Homelessness seems synonymous with misery. This notion is salient in our culture: USA Today published an article about a coffee shop in Denver that employs homeless youth titled "From Homelessness to Happiness", framing happiness as an antonym to homelessness. But if happiness is determined more by internal than external factors, as current research implies, millionaires can be miserable, and homeless people can be happy. Fortunately, happiness is not exclusive to the materially fortunate.
My field research for my thesis about street youth in Mexico City, Mexico showed me this. I began with naive, idealistic notions that I would help poor, suffering street youth transition to shelters. I was shocked to learn when joining Casa Alianza's street educators that most of the youth did NOT want to leave the streets. Drug addiction, specifically to inhaled pipe solvent, "activo", was a prime reason, nonetheless some of the youth seemed, dare I say it - happier - to live on the street than elsewhere. We'd play UNO or soccer with street youth on the street, hoping to eventually persuade them to go to a shelter. The kids would joke around, laugh, and play with the street dogs they'd adopted. Yes, there was squalor, and yes, most kids would sneak sniffs of their "monos" (toilet paper soaked in "activo") every few minutes, yet at least for moments, these kids could find joy, despite the circumstances.

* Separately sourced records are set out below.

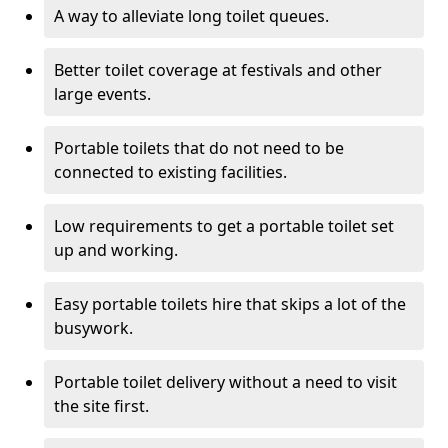
A way to alleviate long toilet queues.
Better toilet coverage at festivals and other
large events.
Portable toilets that do not need to be
connected to existing facilities.
Low requirements to get a portable toilet set
up and working.
Easy portable toilets hire that skips a lot of the
busywork.
Portable toilet delivery without a need to visit
the site first.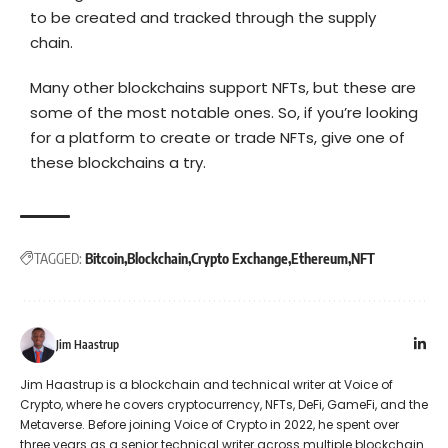
to be created and tracked through the supply
chain.
Many other blockchains support NFTs, but these are
some of the most notable ones. So, if you’re looking
for a platform to create or trade NFTs, give one of
these blockchains a try.
TAGGED:
Bitcoin
Blockchain
Crypto Exchange
Ethereum
NFT
Jim Haastrup
Jim Haastrup is a blockchain and technical writer at Voice of
Crypto, where he covers cryptocurrency, NFTs, DeFi, GameFi, and the
Metaverse. Before joining Voice of Crypto in 2022, he spent over
three years as a senior technical writer across multiple blockchain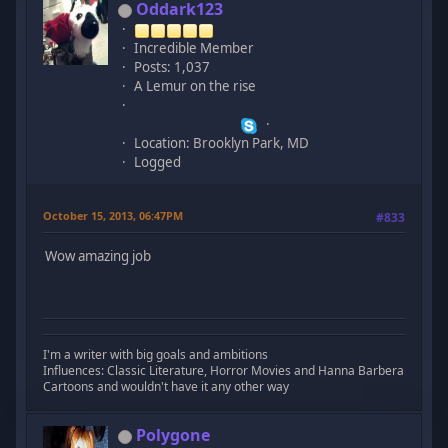
Oddark123
Incredible Member
Posts: 1,037
A Lemur on the rise
Location: Brooklyn Park, MD
Logged
October 15, 2013, 06:47PM
#833
Wow amazing job
I'm a writer with big goals and ambitions
Influences: Classic Literature, Horror Movies and Hanna Barbera
Cartoons and wouldn't have it any other way
Polygone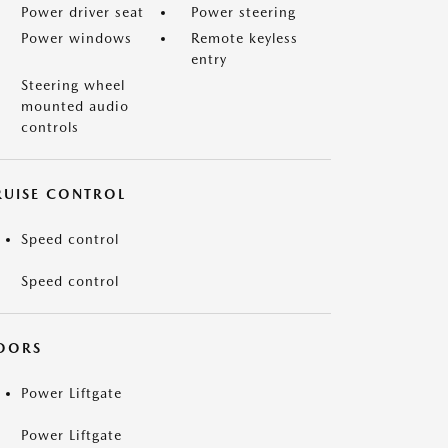
Power driver seat
Power steering
Power windows
Remote keyless
entry
Steering wheel
mounted audio
controls
RUISE CONTROL
Speed control
Speed control
OORS
Power Liftgate
Power Liftgate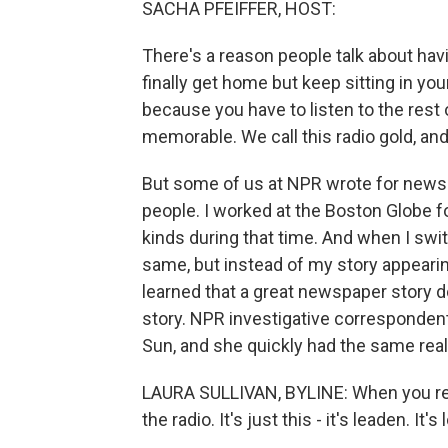
SACHA PFEIFFER, HOST:
There's a reason people talk about h
finally get home but keep sitting in yo
because you have to listen to the rest o
memorable. We call this radio gold, and
But some of us at NPR wrote for newsp
people. I worked at the Boston Globe fo
kinds during that time. And when I swit
same, but instead of my story appearing 
learned that a great newspaper story d
story. NPR investigative correspondent
Sun, and she quickly had the same real
LAURA SULLIVAN, BYLINE: When you read
the radio. It's just this - it's leaden. It's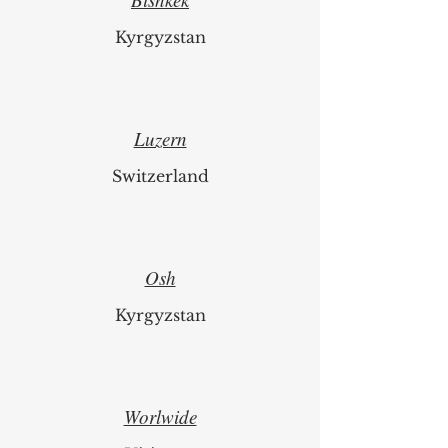
Bishkek
Kyrgyzstan
Luzern
Switzerland
Osh
Kyrgyzstan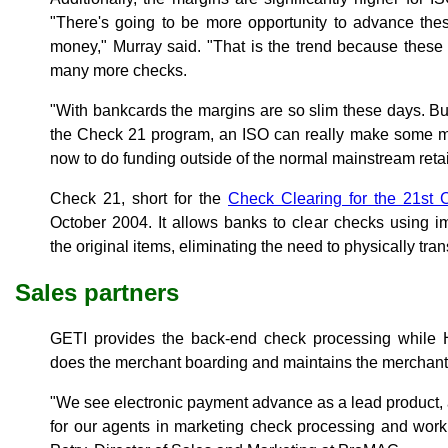
"There's going to be more opportunity to advance the
money," Murray said. "That is the trend because these
many more checks.
"With bankcards the margins are so slim these days. But
the Check 21 program, an ISO can really make some mo
now to do funding outside of the normal mainstream reta
Check 21, short for the
Check Clearing for the 21st 
October 2004. It allows banks to clear checks using i
the original items, eliminating the need to physically tra
Sales partners
GETI provides the back-end check processing whil
does the merchant boarding and maintains the merchant 
"We see electronic payment advance as a lead product, 
for our agents in marketing check processing and worki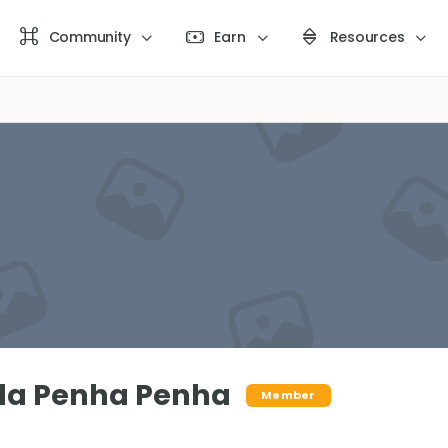
Community
Earn
Resources
da Penha Penha
Member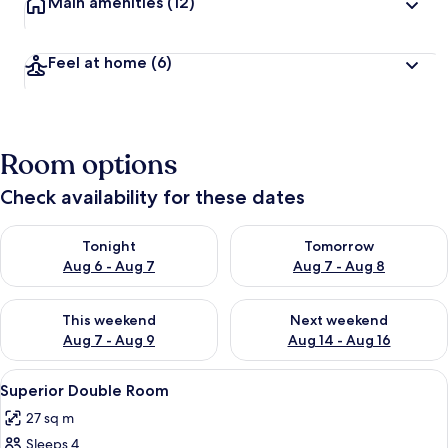
Main amenities
(12)
Feel at home
(6)
Room options
Check availability for these dates
Check availability for tonight Aug 6 - Aug 7
Check availability for tomorr
Tonight
Tomorrow
Aug 6 - Aug 7
Aug 7 - Aug 8
Check availability for this weekend Aug 7 - Aug 9
Check availability for next we
This weekend
Next weekend
Aug 7 - Aug 9
Aug 14 - Aug 16
View
Superior Double Room | Minibar, in-r
3
Superior Double Room
all
27 sq m
photos
Sleeps 4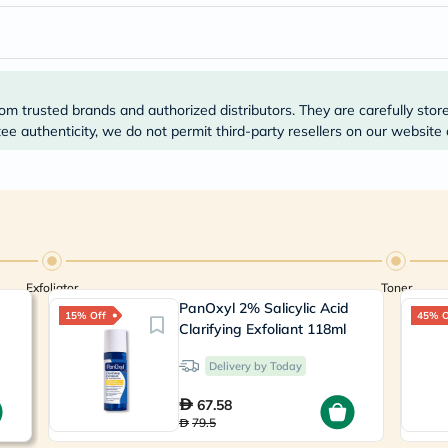
Prostate
Health
Vitamins
Multivitamins
Vitamin
A
om trusted brands and authorized distributors. They are carefully stor
Vitamin
B
e authenticity, we do not permit third-party resellers on our website 
Vitamin
C
Vitamin
D
Vitamin
E
Minerals
Magnesium
Exfoliator
Toner
Iron
PanOxyl 2% Salicylic Acid
Calcium
15% Off
45% O
Zinc
Clarifying Exfoliant 118ml
Potassium
Selenium
Delivery by Today
Chromium
Wellness
67.58
&
79.5
Lifestyle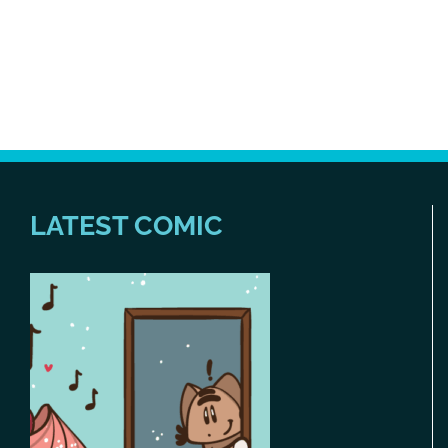
LATEST COMIC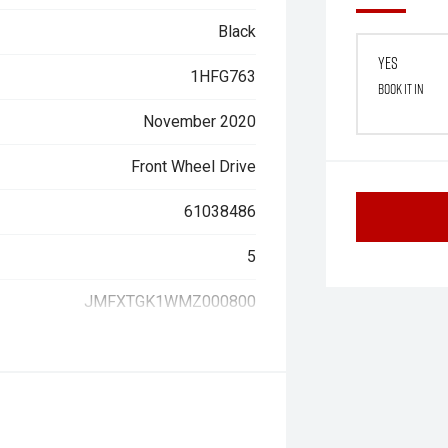
Black
Yes
1HFG763
Book it in
November 2020
Front Wheel Drive
61038486
5
JMFXTGK1WMZ000800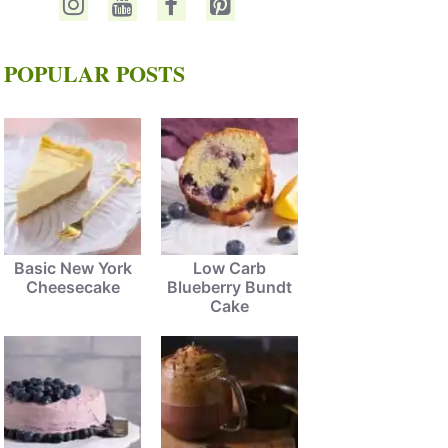
POPULAR POSTS
Basic New York
Low Carb
Cheesecake
Blueberry Bundt
Cake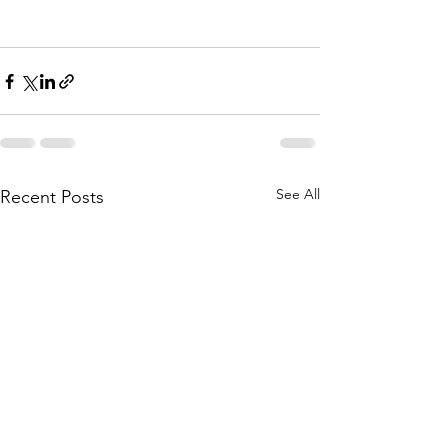
See All
Recent Posts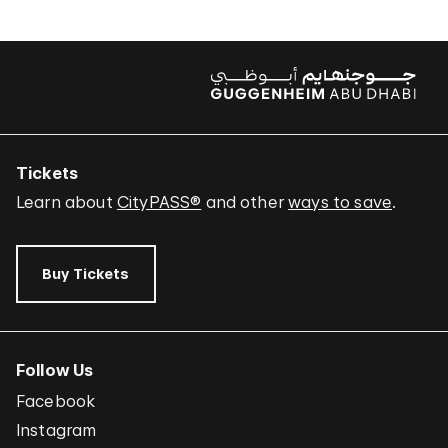
Tickets
Learn about
CityPASS®
and other
ways to save
.
Buy Tickets
Follow Us
Facebook
Instagram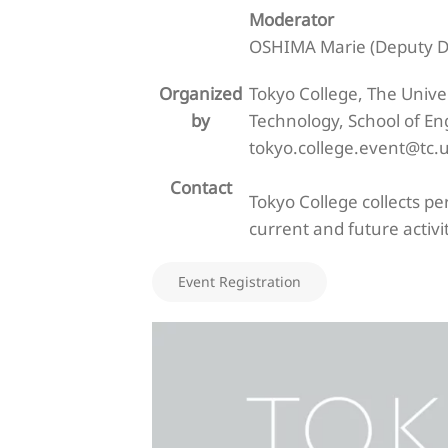
Moderator
OSHIMA Marie (Deputy Dir
Organized
Tokyo College, The Unive
by
Technology, School of En
tokyo.college.event@tc.u
Contact
Tokyo College collects p
current and future activit
Event Registration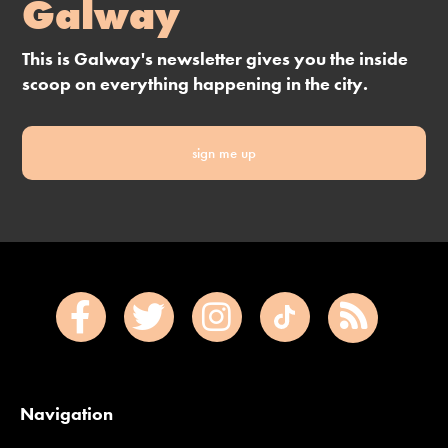
Galway
This is Galway's newsletter gives you the inside
scoop on everything happening in the city.
sign me up
Navigation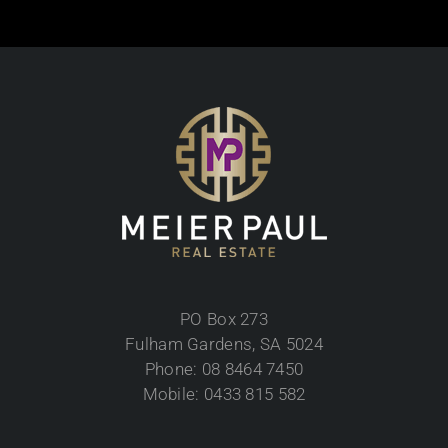
PO Box 273
Fulham Gardens, SA 5024
Phone: 08 8464 7450
Mobile: 0433 815 582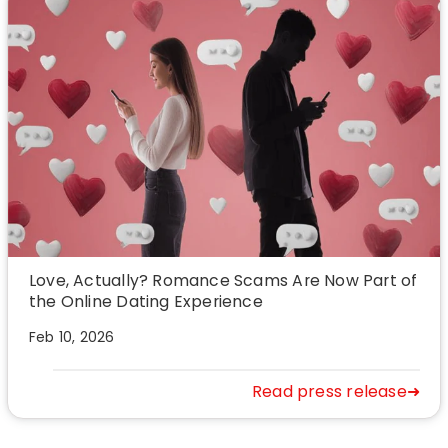
Love, Actually? Romance Scams Are Now Part of
the Online Dating Experience
Feb 10, 2026
Read press release➜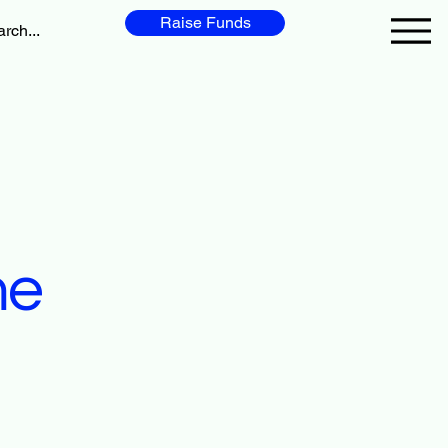
Raise Funds
me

Does this mean we should stop working to solve issues of homelessness, or more importantly, the root social causes with the excuse that people can be happy despite material poverty? Absolutely not. Those of us who are fortunate enough to act should. Moreover, helping others is key to happiness, as is knowing that others want to help you. Perhaps the street youth seemed happier when we interacted with them because they knew we cared.
My point is that we are more resilient than we realize and capable of finding happiness in the most unhappy of circumstances. This series of TedTalks on happiness highlight how happiness does not stem from external success, or even freedom of choice, or any external circumstances, but from helping others, meaningful relationships, gratitude, and doing what we love. The implications of these findings are both empowering and intimidating. The responsibility of happiness is on us: waiting around hoping that an external change (better job, better relationship, better house) will automatically bring us happiness is futile. We all have more power than we realize over our own happiness, although there are serious obstacles such as physical and mental illness, extreme deprivation, stress and grief. Still, my question is, if a 14-year-old from an abusive home, living on the streets in Mexico City, eking out enough to survive by washing car windows, can find happiness, at least for fleeting moments, why can't we all?